* Your objective *
Below is a block of entries; repeat exactly the lines starting at the line that contains "39: (480, 191)" and ending at the line that contains "59: (689, 535)", both included.

* Collected data *
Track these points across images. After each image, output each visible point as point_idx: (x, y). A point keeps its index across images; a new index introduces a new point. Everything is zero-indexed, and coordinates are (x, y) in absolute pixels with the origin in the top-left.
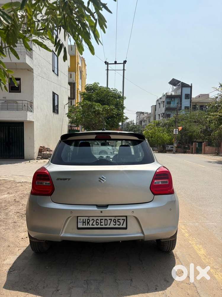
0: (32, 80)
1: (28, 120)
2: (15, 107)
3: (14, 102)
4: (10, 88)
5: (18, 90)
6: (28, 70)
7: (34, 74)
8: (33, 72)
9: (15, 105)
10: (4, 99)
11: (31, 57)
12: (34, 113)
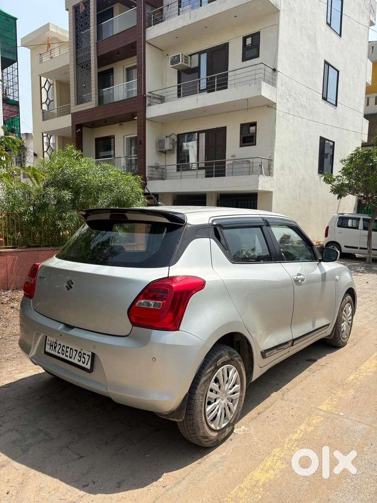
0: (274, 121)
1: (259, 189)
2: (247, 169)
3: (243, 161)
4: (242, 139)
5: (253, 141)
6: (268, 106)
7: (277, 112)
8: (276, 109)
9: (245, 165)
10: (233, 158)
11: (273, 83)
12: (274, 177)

---

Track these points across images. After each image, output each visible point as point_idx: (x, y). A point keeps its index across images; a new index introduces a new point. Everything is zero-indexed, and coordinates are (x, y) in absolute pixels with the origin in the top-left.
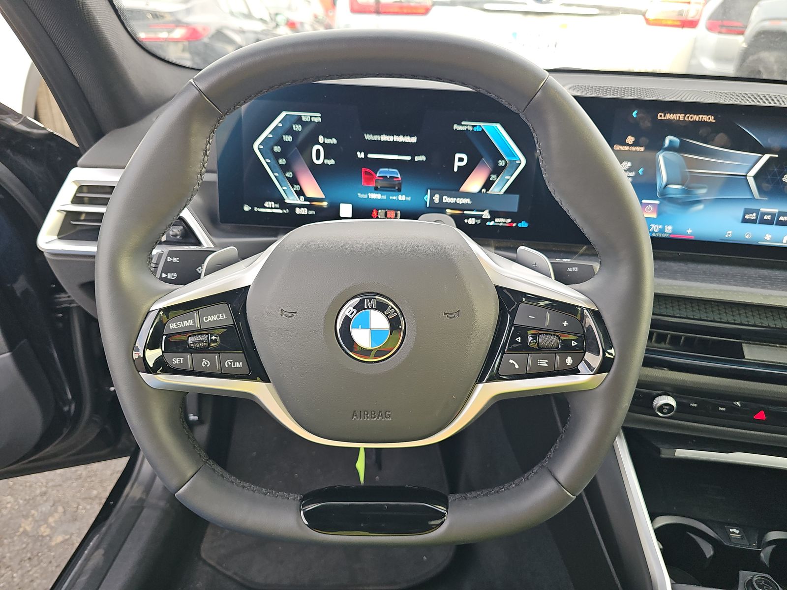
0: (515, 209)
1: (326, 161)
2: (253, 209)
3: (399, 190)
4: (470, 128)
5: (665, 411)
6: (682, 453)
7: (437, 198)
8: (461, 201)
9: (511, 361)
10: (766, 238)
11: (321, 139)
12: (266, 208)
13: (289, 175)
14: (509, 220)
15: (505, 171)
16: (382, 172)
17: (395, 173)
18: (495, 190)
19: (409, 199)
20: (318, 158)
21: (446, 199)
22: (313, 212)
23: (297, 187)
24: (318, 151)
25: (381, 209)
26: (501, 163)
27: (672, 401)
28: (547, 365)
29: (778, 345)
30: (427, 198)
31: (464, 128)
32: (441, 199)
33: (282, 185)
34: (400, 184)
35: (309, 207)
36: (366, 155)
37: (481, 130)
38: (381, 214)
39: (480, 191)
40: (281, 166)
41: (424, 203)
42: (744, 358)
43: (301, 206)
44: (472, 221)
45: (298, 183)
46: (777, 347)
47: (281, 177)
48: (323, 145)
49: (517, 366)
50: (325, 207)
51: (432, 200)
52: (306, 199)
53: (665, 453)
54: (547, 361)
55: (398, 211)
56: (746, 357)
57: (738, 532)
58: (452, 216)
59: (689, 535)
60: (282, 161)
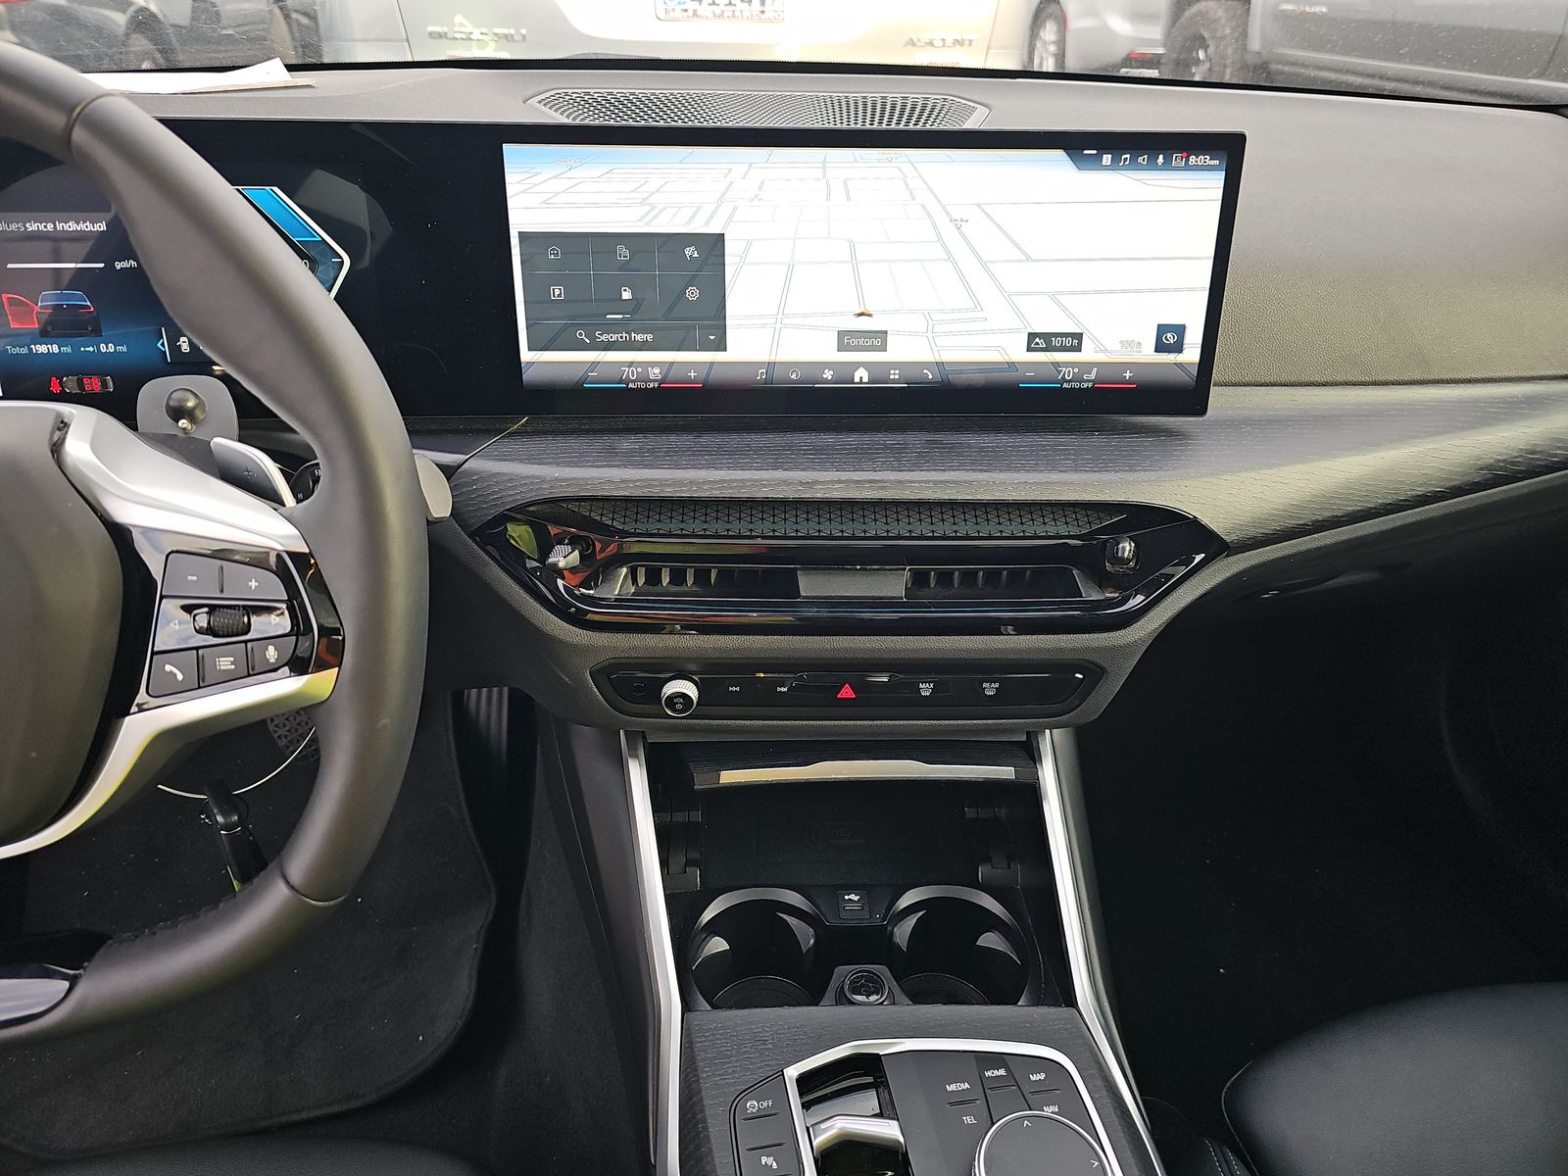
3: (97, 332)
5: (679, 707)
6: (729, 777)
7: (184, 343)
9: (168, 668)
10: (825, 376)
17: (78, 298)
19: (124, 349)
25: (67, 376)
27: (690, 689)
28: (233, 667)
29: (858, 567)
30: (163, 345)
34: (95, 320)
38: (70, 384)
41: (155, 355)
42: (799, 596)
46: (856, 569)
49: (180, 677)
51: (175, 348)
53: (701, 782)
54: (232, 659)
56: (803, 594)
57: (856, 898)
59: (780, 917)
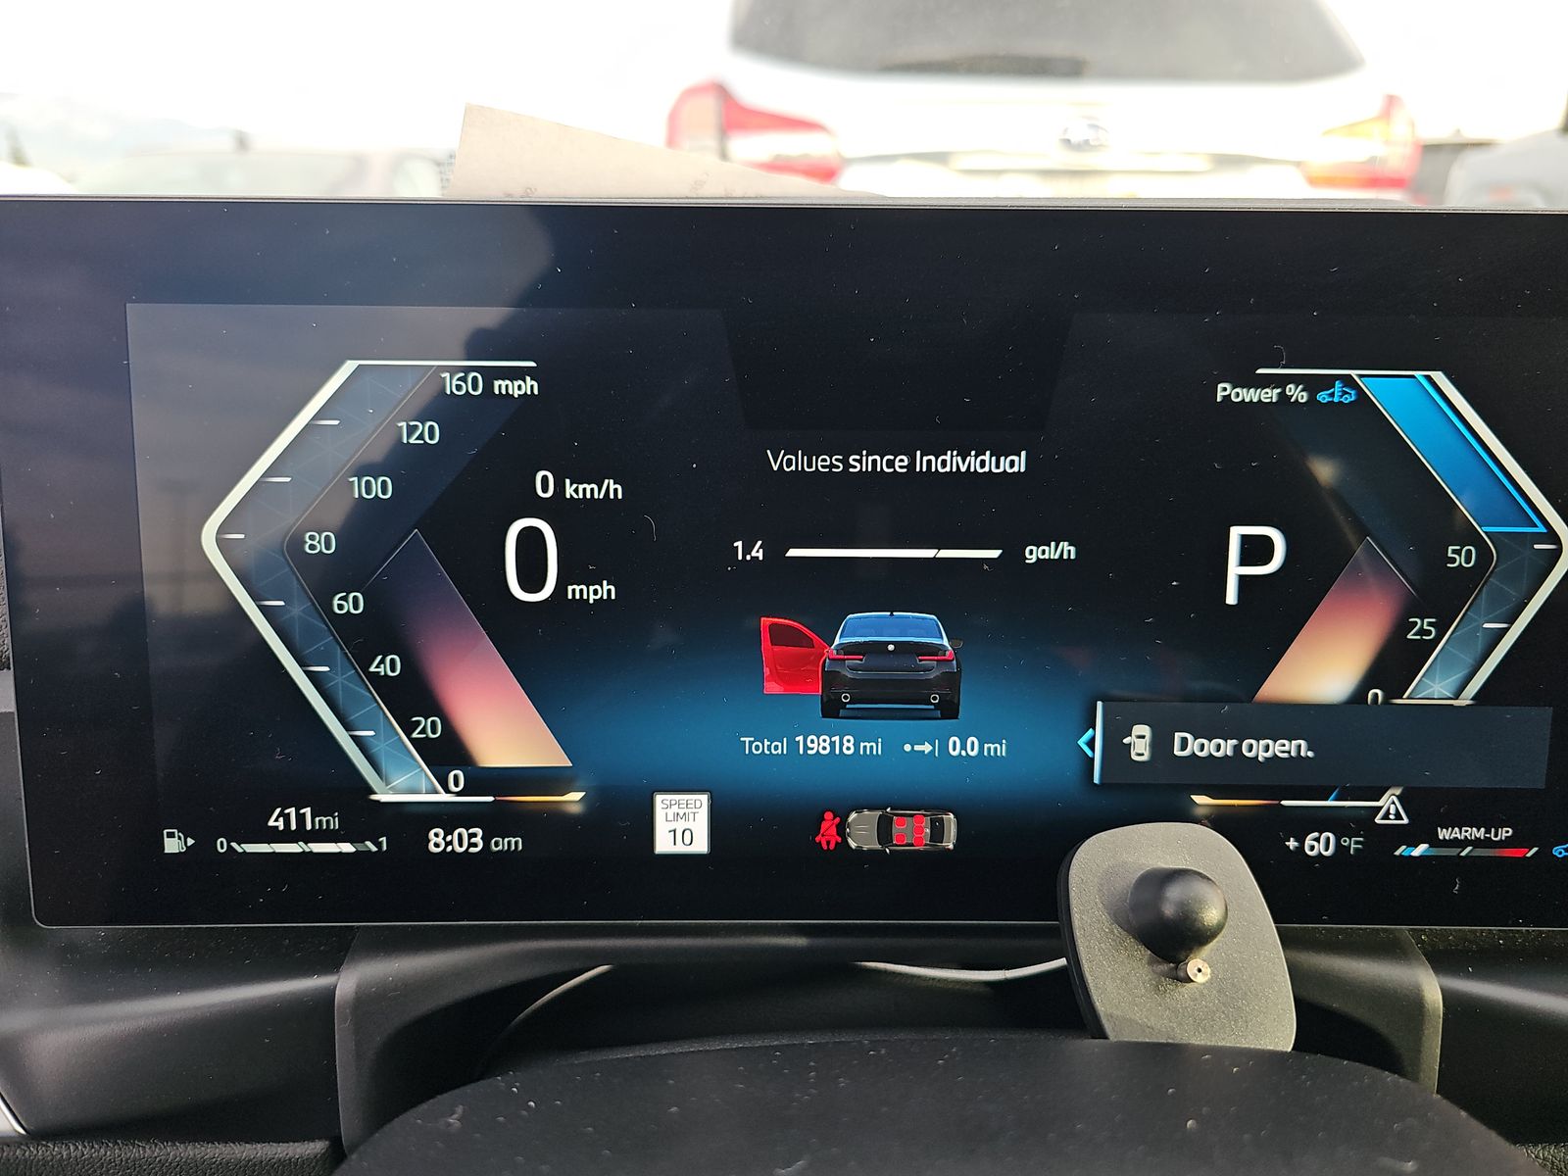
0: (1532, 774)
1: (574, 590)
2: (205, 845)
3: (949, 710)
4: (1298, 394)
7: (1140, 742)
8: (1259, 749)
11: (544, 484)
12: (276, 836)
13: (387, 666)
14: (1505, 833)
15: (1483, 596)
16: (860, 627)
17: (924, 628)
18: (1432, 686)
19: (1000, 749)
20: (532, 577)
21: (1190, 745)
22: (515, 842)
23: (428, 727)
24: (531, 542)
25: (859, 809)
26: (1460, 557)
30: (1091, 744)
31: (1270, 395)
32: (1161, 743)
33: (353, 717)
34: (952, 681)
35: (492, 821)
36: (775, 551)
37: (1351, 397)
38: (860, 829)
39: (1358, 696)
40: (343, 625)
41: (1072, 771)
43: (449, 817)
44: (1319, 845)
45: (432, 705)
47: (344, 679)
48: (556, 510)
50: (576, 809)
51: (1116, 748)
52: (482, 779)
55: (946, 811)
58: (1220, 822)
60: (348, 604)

* Solution to this task *
39: (480, 191)
40: (281, 166)
41: (424, 203)
42: (744, 358)
43: (301, 206)
44: (472, 221)
45: (298, 183)
46: (777, 347)
47: (281, 177)
48: (323, 145)
49: (517, 366)
50: (325, 207)
51: (432, 200)
52: (306, 199)
53: (665, 453)
54: (547, 361)
55: (398, 211)
56: (746, 357)
57: (738, 532)
58: (452, 216)
59: (689, 535)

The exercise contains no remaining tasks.